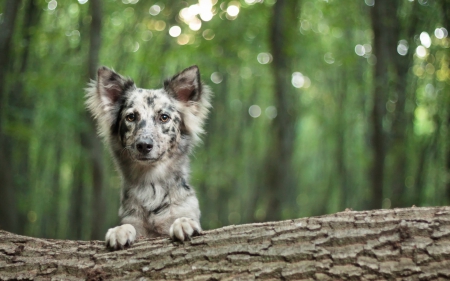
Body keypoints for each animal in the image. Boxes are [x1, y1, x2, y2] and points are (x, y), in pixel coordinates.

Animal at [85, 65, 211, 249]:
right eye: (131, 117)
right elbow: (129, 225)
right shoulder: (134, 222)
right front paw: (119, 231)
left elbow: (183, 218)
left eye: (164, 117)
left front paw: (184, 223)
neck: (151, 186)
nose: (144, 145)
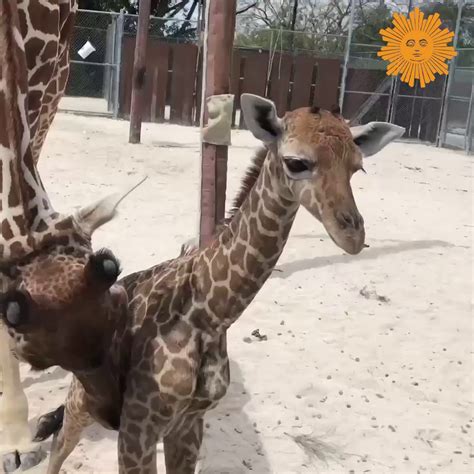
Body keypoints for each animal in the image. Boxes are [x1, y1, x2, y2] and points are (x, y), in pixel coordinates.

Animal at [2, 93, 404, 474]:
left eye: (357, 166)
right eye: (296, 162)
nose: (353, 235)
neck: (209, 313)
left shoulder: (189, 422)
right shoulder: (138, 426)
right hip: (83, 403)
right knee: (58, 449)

+ + +

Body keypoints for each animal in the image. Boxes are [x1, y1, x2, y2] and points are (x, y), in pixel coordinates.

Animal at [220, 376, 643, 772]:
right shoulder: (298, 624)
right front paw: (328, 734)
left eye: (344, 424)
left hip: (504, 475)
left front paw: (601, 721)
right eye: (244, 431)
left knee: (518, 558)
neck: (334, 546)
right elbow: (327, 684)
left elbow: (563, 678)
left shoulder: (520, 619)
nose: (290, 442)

+ + +

**TASK INSTRUCTIONS:** Which part of the entries opens with the line containing "left eye: (164, 117)" and closes with the line containing "right knee: (58, 449)"? Output that part exactly, ends included, pictures excluded.

**EXERCISE RESULT:**
left eye: (164, 117)
left front paw: (184, 223)
neck: (151, 186)
nose: (144, 145)
Body keypoints for each animal in the image. Boxes are [x1, y1, x2, y2] and points are (x, y), in pixel coordinates.

Animal at [2, 93, 404, 474]:
left eye: (357, 166)
right eye: (296, 162)
nose: (353, 235)
neck: (209, 313)
left shoulder: (189, 422)
right shoulder: (138, 426)
right hip: (83, 403)
right knee: (58, 449)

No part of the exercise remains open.